Zainab binti Rasulullah shallallahu ‘alaihi wa sallam
Zainab Seorang Anak, Istri, dan Ibu Teladan Sepanjang Masa
Ia adalah anak sulung dari pasturi paling mulia, ayahnya adalah al-Amin (orang yang terpercaya), Rasulullah shallallahu ‘alaihi wa sallam, dan ibunya adalah ath-Thahirah (wanita yang suci) Khadijah radhiallahu’anhu. Di tengah keluarga yang mulia itulah Zainab kecil dibesarkan dan dididik.
Sebagai anak terbesar ia terbiasa membantu meringankan tugas ibunya dalam urusan rumah tangga, dari merawat rumah sampai mengasuh adik-adiknya (Ruqayyah, Ummu Kultsum, dan Fathimah radhiallahu’anhunna jami’an. Dari sanalah ia belajar hidup dalam kesabaran dan keteguhan, sampai-sampai Fathimah yang merupakan putri bungsu Rasulullah shallallahu ‘alaihi wa sallam menganggap kakaknya Zainab seperti ibu kecilnya.
Pernikahan dan Buah Hati
Sebagai buah dari ketelatenan didikan seorang ibu, maka tak heran bila Zainab menjadi wanita pilihan dan kembang bagi pemuda Quraisy pada masa itu. Ketika usia Zainab menginjak sembilan tahun Abul Ash bin Rabi, putra saudara perempuan Khadijah yang bernama Halah binti Khuwalid, menaruh hati pada Zainab dan bersegera meminta Zainab pada bibinya Khadijah untuk dilamar menjadi istrinya. Maka dengan gembira Rasulullah shallallahu ‘alaihi wa sallam menerima pinangan Abul ‘Ash.

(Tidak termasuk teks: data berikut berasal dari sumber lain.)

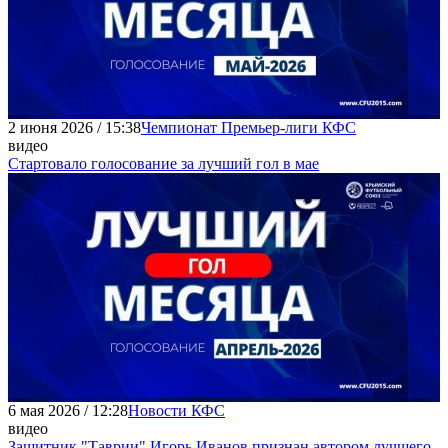
2 июня 2026 / 15:38
Чемпионат Премьер-лиги КФС
видео
Стартовало голосование за лучший гол в мае
6 мая 2026 / 12:28
Новости КФС
видео
Защитник "Таврии" Игорь Иванов признан автором лучшего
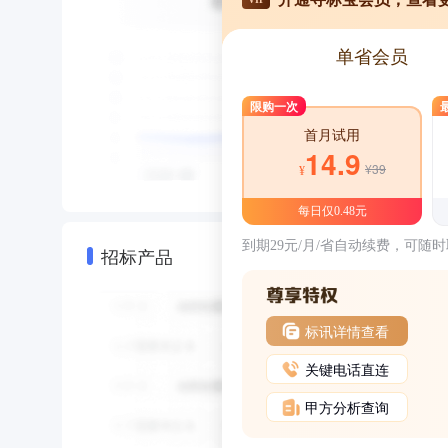
单省会员
限购一次
首月试用
14.9
¥39
¥
每日仅0.48元
到期29元/月/省自动续费，可随
招标产品
标讯详情查看
关键电话直连
甲方分析查询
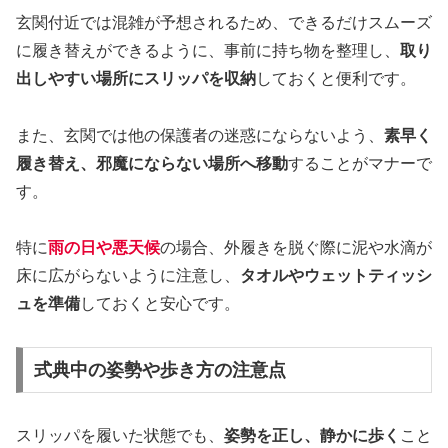
玄関付近では混雑が予想されるため、できるだけスムーズ
に履き替えができるように、事前に持ち物を整理し、
取り
出しやすい場所にスリッパを収納
しておくと便利です。
また、玄関では他の保護者の迷惑にならないよう、
素早く
履き替え、邪魔にならない場所へ移動
することがマナーで
す。
特に
雨の日や悪天候
の場合、外履きを脱ぐ際に泥や水滴が
床に広がらないように注意し、
タオルやウェットティッシ
ュを準備
しておくと安心です。
式典中の姿勢や歩き方の注意点
スリッパを履いた状態でも、
姿勢を正し、静かに歩く
こと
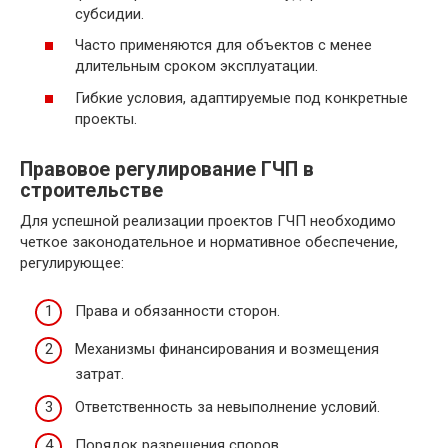
субсидии.
Часто применяются для объектов с менее
длительным сроком эксплуатации.
Гибкие условия, адаптируемые под конкретные
проекты.
Правовое регулирование ГЧП в
строительстве
Для успешной реализации проектов ГЧП необходимо
четкое законодательное и нормативное обеспечение,
регулирующее:
Права и обязанности сторон.
Механизмы финансирования и возмещения
затрат.
Ответственность за невыполнение условий.
Порядок разрешения споров.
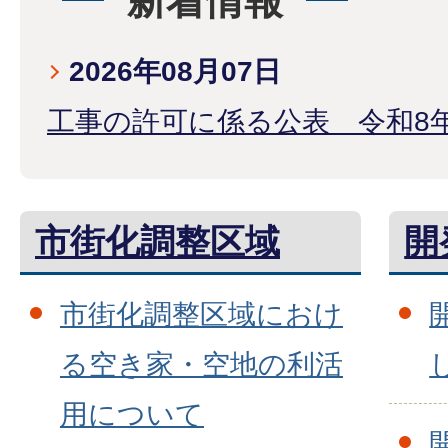
新着情報
2026年08月07日
工事の許可に係る公表 令和8
市街化調整区域
開
市街化調整区域におけ
る空き家・空地の利活
用について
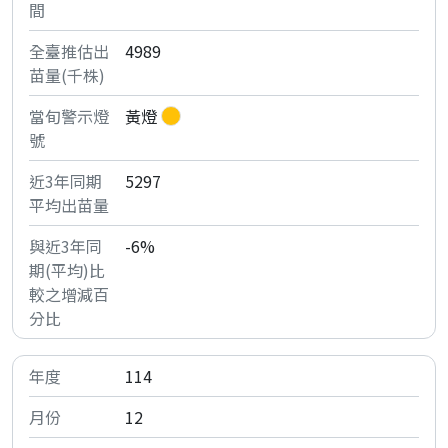
4989
黃燈
5297
-6%
114
12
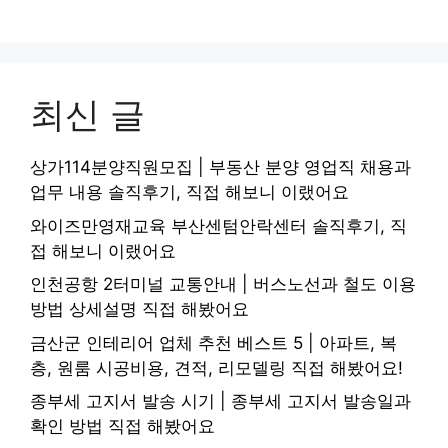
최신 글
상가114분양직원모집 | 부동산 분양 영업직 채용과
업무 내용 솔직후기, 직접 해보니 이랬어요
와이즈만영재교육 부산센텀안락센터 솔직후기, 직
접 해보니 이랬어요
인천공항 2터미널 교통안내 | 버스노선과 철도 이용
방법 상세설명 직접 해봤어요
금산군 인테리어 업체 추천 베스트 5 | 아파트, 복
층, 원룸 시공비용, 견적, 리모델링 직접 해봤어요!
종부세 고지서 발송 시기 | 종부세 고지서 발송일과
확인 방법 직접 해봤어요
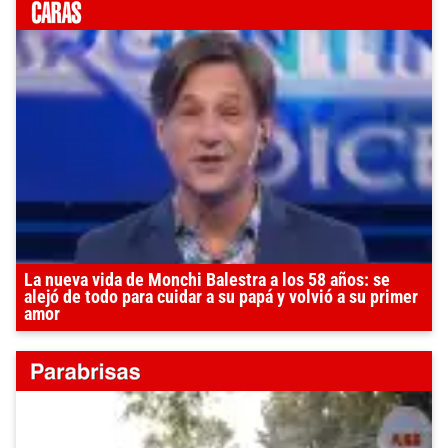
La nueva vida de Monchi Balestra a los 58 años: se
alejó de todo para cuidar a su papá y volvió a su primer
amor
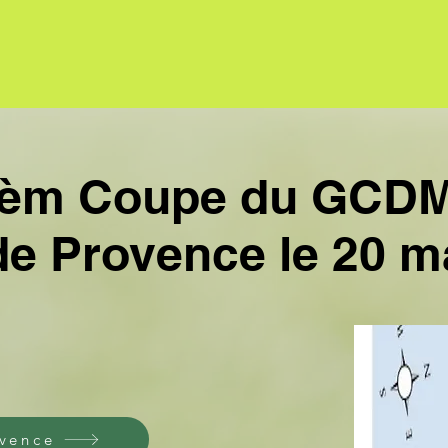
Coupe du GCD
de Provence le 20 m
ovence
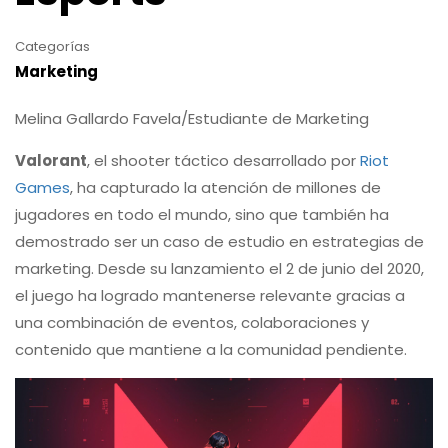
Categorías
Marketing
Melina Gallardo Favela/Estudiante de Marketing
Valorant
, el shooter táctico desarrollado por
Riot
Games
, ha capturado la atención de millones de
jugadores en todo el mundo, sino que también ha
demostrado ser un caso de estudio en estrategias de
marketing. Desde su lanzamiento el 2 de junio del 2020,
el juego ha logrado mantenerse relevante gracias a
una combinación de eventos, colaboraciones y
contenido que mantiene a la comunidad pendiente.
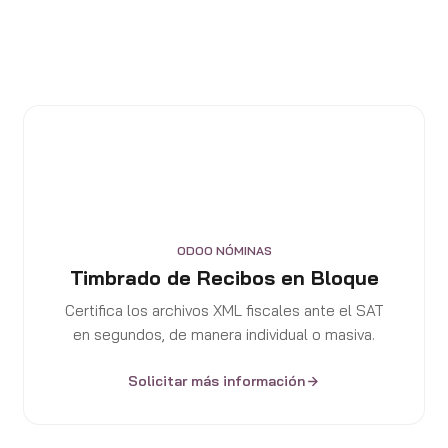
ODOO NÓMINAS
Timbrado de Recibos en Bloque
Certifica los archivos XML fiscales ante el SAT
en segundos, de manera individual o masiva.
Solicitar más información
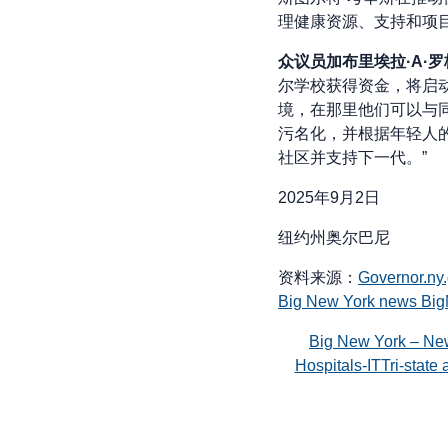
理健康资源、支持和项
众议员加布里埃拉·A·
尔学校获得资金，将启
境，在那里他们可以与
污名化，并根据年轻人
社区并支持下一代。”
2025年9月2日
纽约州奥尔巴尼
资料来源：
Governor.ny
Big New York news Bi
Big New York – Ne
Hospitals-ITTri-stat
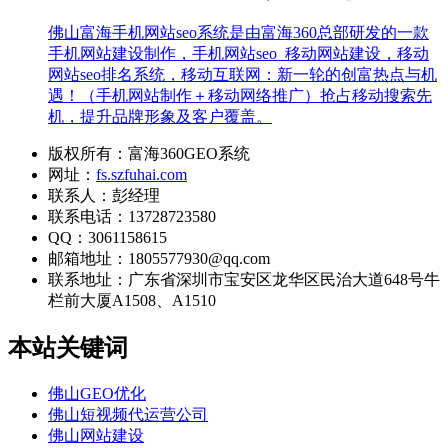
佛山富海手机网站seo系统是由富海360总部研发的一款
手机网站建设制作，手机网站seo_移动网站建设，移动
网站seo排名系统，移动互联网：新一轮的创富热点与机
遇！（手机网站制作＋移动网络推广）抢占移动搜索先
机，提升品牌形象及客户覆盖。
版权所有：富海360GEO系统
网址：
fs.szfuhai.com
联系人：彭经理
联系电话：13728723580
QQ：3061158615
邮箱地址：1805577930@qq.com
联系地址：
广东省深圳市宝安区龙华区民治大道648号牛
栏前大厦A1508、A1510
本站关键词
佛山GEO优化
佛山短视频代运营公司
佛山网站建设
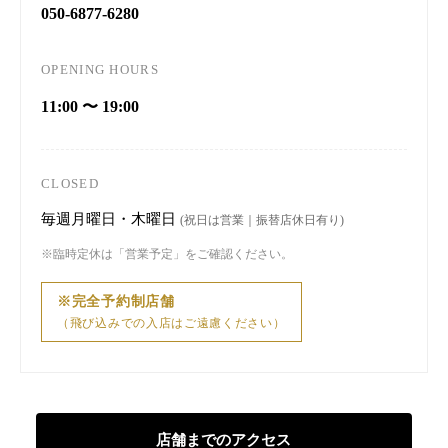
050-6877-6280
OPENING HOURS
11:00 〜 19:00
CLOSED
毎週月曜日・木曜日
(祝日は営業｜振替店休日有り)
※臨時定休は「営業予定」をご確認ください。
※完全予約制店舗
（飛び込みでの入店はご遠慮ください）
店舗までのアクセス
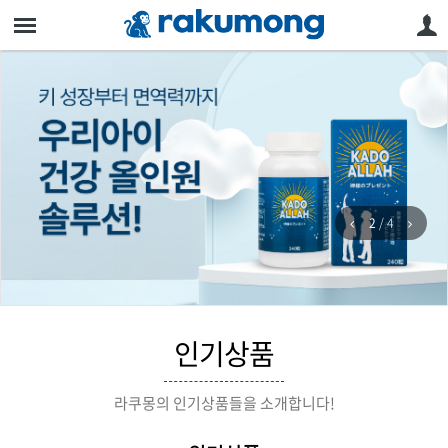
2
/
4
무료배송안내_
카도알라
명장
비제로리세
모바일
인기상품
라쿠몽의 인기상품들을 소개합니다!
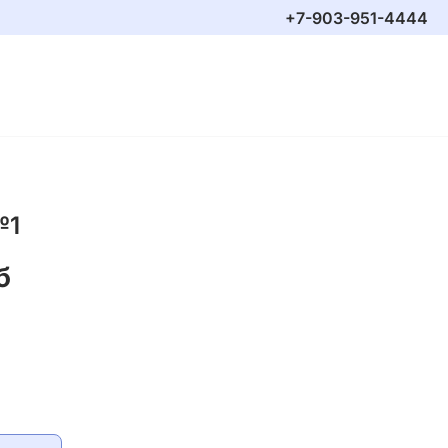
+7-903-951-4444
№1
б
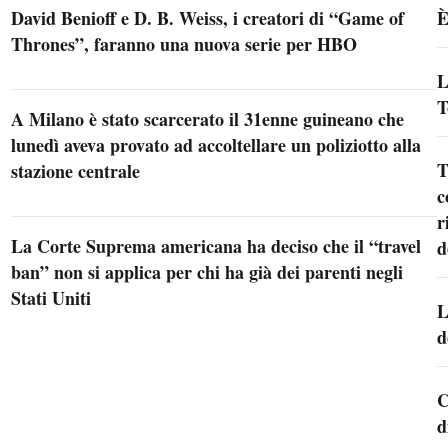
David Benioff e D. B. Weiss, i creatori di “Game of
È
Thrones”, faranno una nuova serie per HBO
L
T
A Milano è stato scarcerato il 31enne guineano che
lunedì aveva provato ad accoltellare un poliziotto alla
T
stazione centrale
c
r
La Corte Suprema americana ha deciso che il “travel
d
ban” non si applica per chi ha già dei parenti negli
Stati Uniti
L
d
C
d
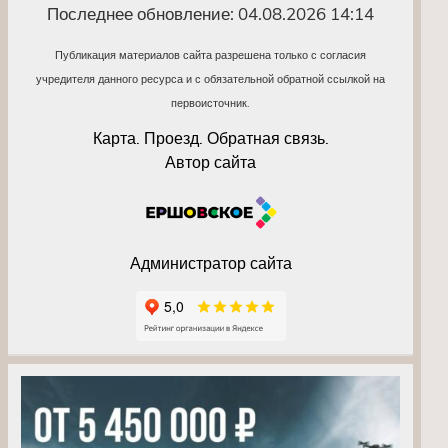
Последнее обновление: 04.08.2026 14:14
Публикация материалов сайта разрешена только с согласия
учредителя данного ресурса и с обязательной обратной ссылкой на
первоисточник.
Карта. Проезд. Обратная связь.
Автор сайта
Администратор сайта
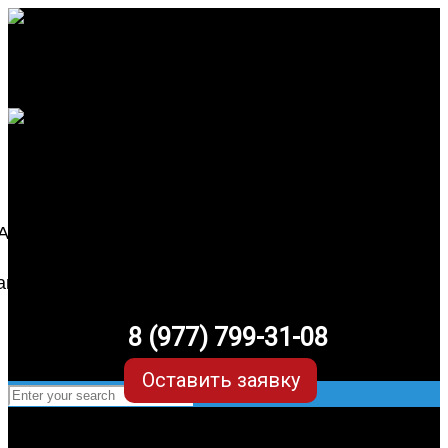
8 (977) 799-31-08
Оставить заявку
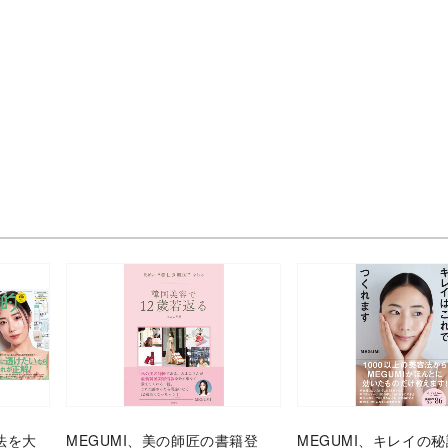
法を大
MEGUMI、美の師匠の書籍登
MEGUMI、キレイ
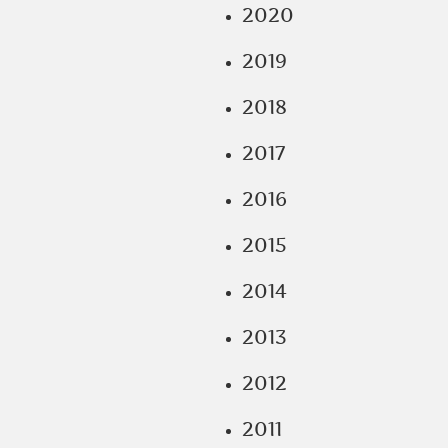
2020
2019
2018
2017
2016
2015
2014
2013
2012
2011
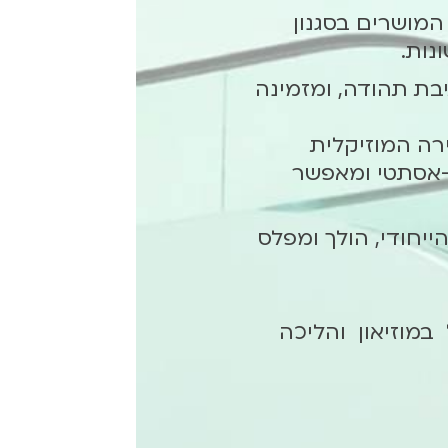
 המושרים בסגנון
נות.
בת תהודה, ומזמינה
ירה המוזיקלית
י-אסתטי ומאפשר
חודי, הולך ומפלס
מוזיאון והליכה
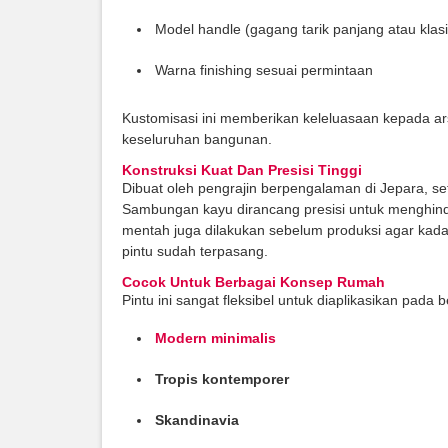
Model handle (gagang tarik panjang atau klasi
Warna finishing sesuai permintaan
Kustomisasi ini memberikan keleluasaan kepada ar
keseluruhan bangunan.
Konstruksi Kuat Dan Presisi Tinggi
Dibuat oleh pengrajin berpengalaman di Jepara, set
Sambungan kayu dirancang presisi untuk menghind
mentah juga dilakukan sebelum produksi agar kada
pintu sudah terpasang.
Cocok Untuk Berbagai Konsep Rumah
Pintu ini sangat fleksibel untuk diaplikasikan pada 
Modern minimalis
Tropis kontemporer
Skandinavia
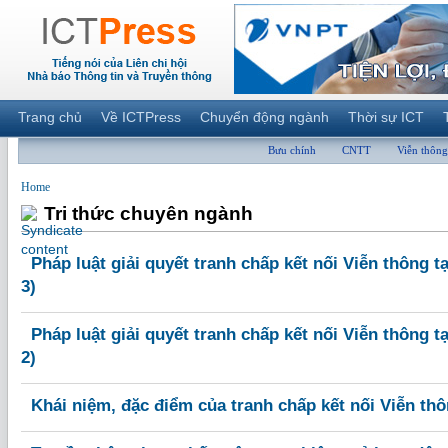
Trang chủ
Về ICTPress
Chuyển động ngành
Thời sự ICT
Bưu chính
CNTT
Viễn thông
Home
Tri thức chuyên ngành
Pháp luật giải quyết tranh chấp kết nối Viễn thông t
3)
Pháp luật giải quyết tranh chấp kết nối Viễn thông t
2)
Khái niệm, đặc điểm của tranh chấp kết nối Viễn thô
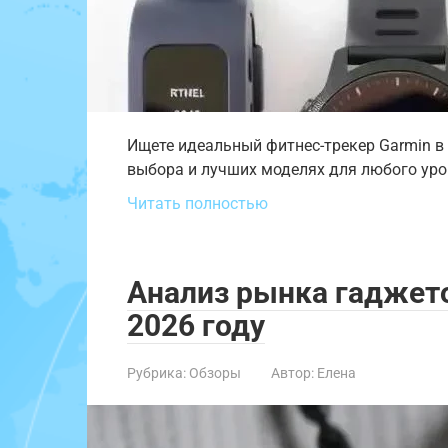
Ищете идеальный фитнес-трекер Garmin в 
выбора и лучших моделях для любого уро
Читать полностью
Анализ рынка гаджет
2026 году
Рубрика:
Обзоры
Автор:
Елена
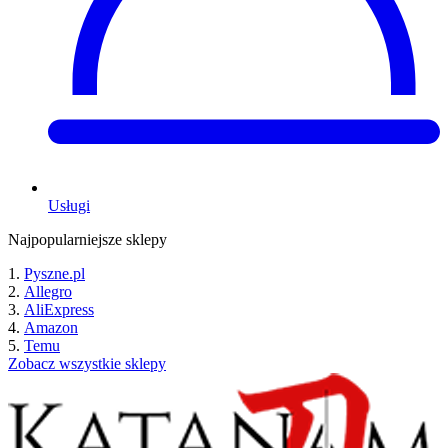
Usługi
Najpopularniejsze sklepy
Pyszne.pl
Allegro
AliExpress
Amazon
Temu
Zobacz wszystkie sklepy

Maka selang beberapa lama kemudian terlaksanalah pernikahan mereka, dan pindahlah Zainab ke rumah suaminya. Indahnya kehidupan mereka sehingga pertemuan terasa begitu singkat dan perpisahan terasa sangat lama dan melelahkan.
Tak terasa waktu berlalu dan terlahirlah putra pertama yang mereka beri nama Ali dan kemudian menyusul Umamah putri mungil mereka.
Ayahnya Seorang Nabi
Pada suatu ketika, di saat Zainab ditinggal pergi oleh Abul Ash bin Rabi untuk berdagang, tersebarlah di Mekah sebuah kabar bahwa telah muncul seorang nabi yang bernama Muhammad bin Abdullah, yaitu ayah Zainab. Tatkala mendengar kabar itu Zainab segera pergi ke rumah orang tuanya untuk mencari tahu kebenaran berita tersebut. Sesampainya di sana ia pun mendapatkan kabar yang benar dari ibunya yang sangat ia cintai, juga dari pamannya Waroqoh bin Naufal bahwa ayahnya akan menjadi nabi dan terusir dan diperangi oleh kaumnya.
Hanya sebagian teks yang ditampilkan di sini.